Stored data entries
_ _ _ _ _
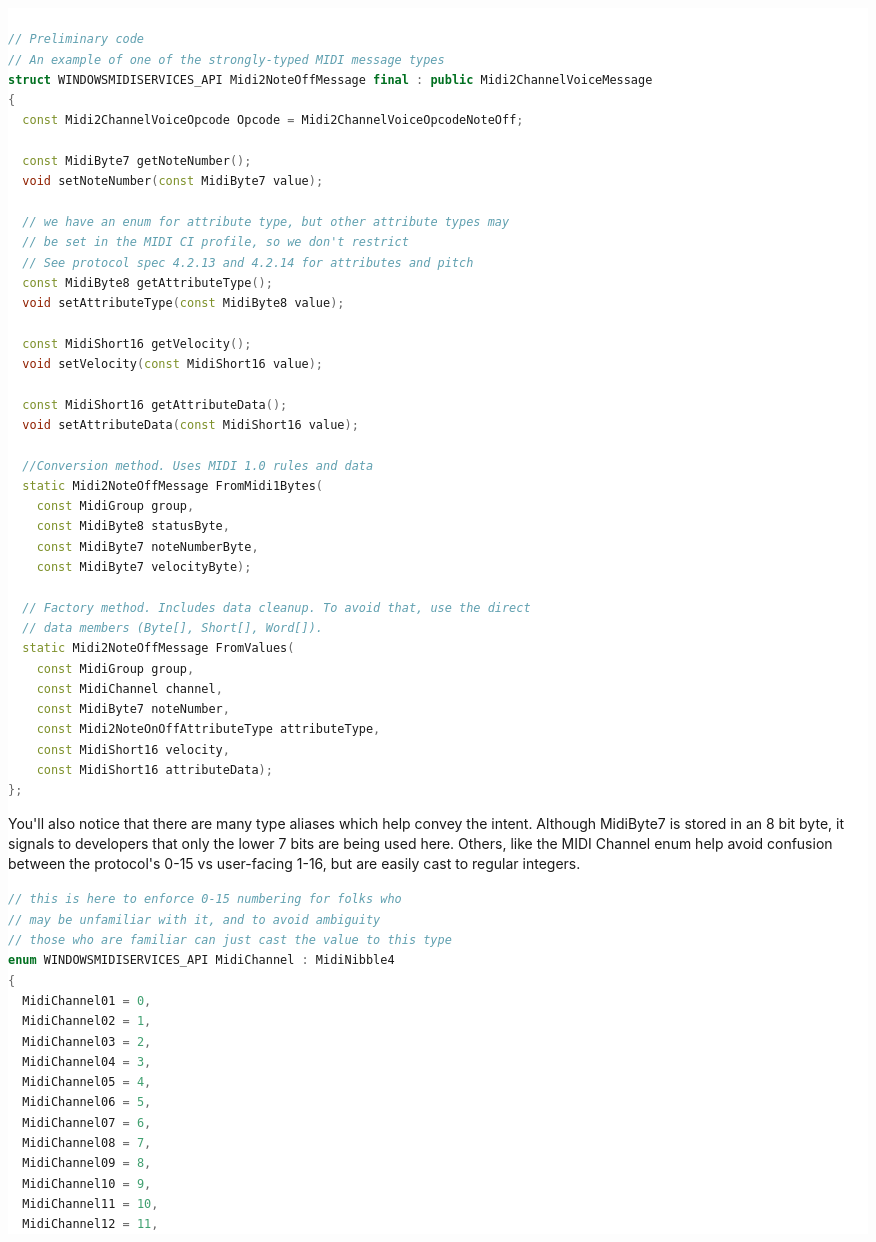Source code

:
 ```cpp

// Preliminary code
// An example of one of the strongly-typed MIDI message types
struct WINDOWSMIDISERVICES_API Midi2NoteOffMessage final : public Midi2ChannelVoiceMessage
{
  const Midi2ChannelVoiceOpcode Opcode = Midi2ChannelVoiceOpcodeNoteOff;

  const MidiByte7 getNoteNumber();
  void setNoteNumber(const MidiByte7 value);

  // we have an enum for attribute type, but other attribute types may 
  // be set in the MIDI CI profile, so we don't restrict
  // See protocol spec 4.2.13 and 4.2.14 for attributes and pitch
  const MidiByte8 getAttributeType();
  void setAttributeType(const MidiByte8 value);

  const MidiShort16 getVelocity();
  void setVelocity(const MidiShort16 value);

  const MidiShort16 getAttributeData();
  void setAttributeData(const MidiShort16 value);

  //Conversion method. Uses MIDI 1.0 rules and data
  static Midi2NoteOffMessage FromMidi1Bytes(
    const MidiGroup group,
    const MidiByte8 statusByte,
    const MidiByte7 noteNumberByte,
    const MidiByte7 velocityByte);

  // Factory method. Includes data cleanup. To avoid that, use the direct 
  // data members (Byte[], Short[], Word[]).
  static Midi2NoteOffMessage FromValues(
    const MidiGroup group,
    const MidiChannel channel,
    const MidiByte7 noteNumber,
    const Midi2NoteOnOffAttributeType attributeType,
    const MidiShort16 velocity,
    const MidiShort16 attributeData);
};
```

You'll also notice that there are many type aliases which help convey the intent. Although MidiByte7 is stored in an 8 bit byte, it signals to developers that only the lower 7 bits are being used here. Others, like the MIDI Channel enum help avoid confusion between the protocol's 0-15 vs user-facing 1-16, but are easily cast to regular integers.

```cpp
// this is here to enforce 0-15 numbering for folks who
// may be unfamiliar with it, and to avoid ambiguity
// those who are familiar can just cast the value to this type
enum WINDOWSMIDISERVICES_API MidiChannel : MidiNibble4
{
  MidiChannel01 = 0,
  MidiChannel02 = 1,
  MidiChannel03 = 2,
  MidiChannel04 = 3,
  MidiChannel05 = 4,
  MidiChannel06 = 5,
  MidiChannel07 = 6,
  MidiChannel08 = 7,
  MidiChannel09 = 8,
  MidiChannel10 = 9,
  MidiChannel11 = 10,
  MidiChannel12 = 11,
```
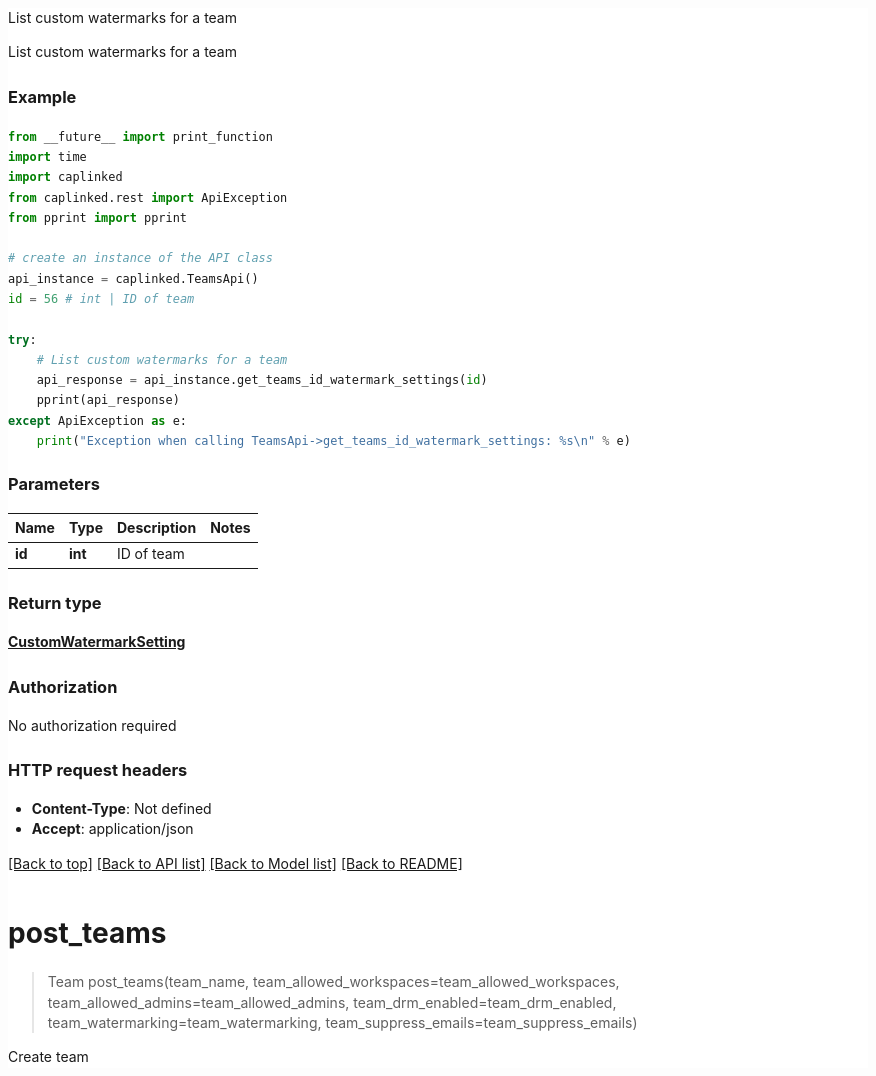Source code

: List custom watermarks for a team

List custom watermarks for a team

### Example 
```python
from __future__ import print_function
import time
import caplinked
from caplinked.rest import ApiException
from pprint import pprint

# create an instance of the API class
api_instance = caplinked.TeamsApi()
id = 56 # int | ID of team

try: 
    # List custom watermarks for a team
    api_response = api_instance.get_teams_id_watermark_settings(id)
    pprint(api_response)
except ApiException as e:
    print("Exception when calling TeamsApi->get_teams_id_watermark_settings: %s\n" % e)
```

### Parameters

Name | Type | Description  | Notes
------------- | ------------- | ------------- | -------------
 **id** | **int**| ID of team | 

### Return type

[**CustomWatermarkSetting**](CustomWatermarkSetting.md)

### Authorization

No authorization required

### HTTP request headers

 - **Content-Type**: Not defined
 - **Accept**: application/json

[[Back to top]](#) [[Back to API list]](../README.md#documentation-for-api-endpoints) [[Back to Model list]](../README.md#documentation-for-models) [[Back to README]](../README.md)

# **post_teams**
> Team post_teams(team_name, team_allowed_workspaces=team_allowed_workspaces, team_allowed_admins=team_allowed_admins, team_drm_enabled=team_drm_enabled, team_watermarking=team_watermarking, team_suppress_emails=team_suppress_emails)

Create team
_ _ _ _ _
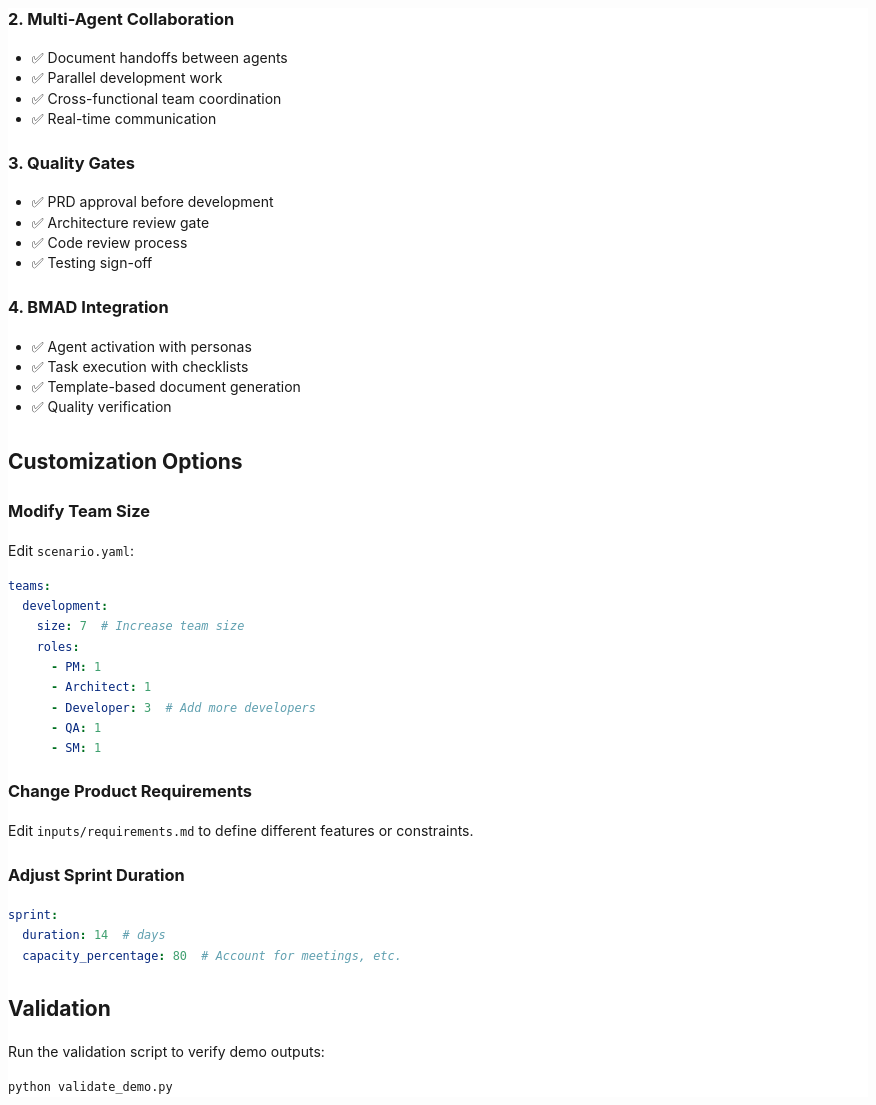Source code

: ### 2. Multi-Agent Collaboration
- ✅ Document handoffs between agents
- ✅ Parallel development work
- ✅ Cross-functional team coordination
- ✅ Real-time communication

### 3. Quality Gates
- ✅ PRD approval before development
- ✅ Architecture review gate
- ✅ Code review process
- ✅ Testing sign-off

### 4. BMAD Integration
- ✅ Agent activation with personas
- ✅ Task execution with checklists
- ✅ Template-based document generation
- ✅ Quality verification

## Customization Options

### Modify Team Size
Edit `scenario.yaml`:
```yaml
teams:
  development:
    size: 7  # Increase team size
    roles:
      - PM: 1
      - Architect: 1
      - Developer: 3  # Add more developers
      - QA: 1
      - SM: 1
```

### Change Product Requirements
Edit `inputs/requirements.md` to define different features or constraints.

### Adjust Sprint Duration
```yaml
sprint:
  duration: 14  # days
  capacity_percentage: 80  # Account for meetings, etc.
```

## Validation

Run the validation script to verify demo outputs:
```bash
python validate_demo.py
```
_ _ _ _ _
Task requirements: Quote the data above from the line containing "### Return type" to the line containing "Create team", inclusive, and stop.

Exercise solution:
### Return type

[**CustomWatermarkSetting**](CustomWatermarkSetting.md)

### Authorization

No authorization required

### HTTP request headers

 - **Content-Type**: Not defined
 - **Accept**: application/json

[[Back to top]](#) [[Back to API list]](../README.md#documentation-for-api-endpoints) [[Back to Model list]](../README.md#documentation-for-models) [[Back to README]](../README.md)

# **post_teams**
> Team post_teams(team_name, team_allowed_workspaces=team_allowed_workspaces, team_allowed_admins=team_allowed_admins, team_drm_enabled=team_drm_enabled, team_watermarking=team_watermarking, team_suppress_emails=team_suppress_emails)

Create team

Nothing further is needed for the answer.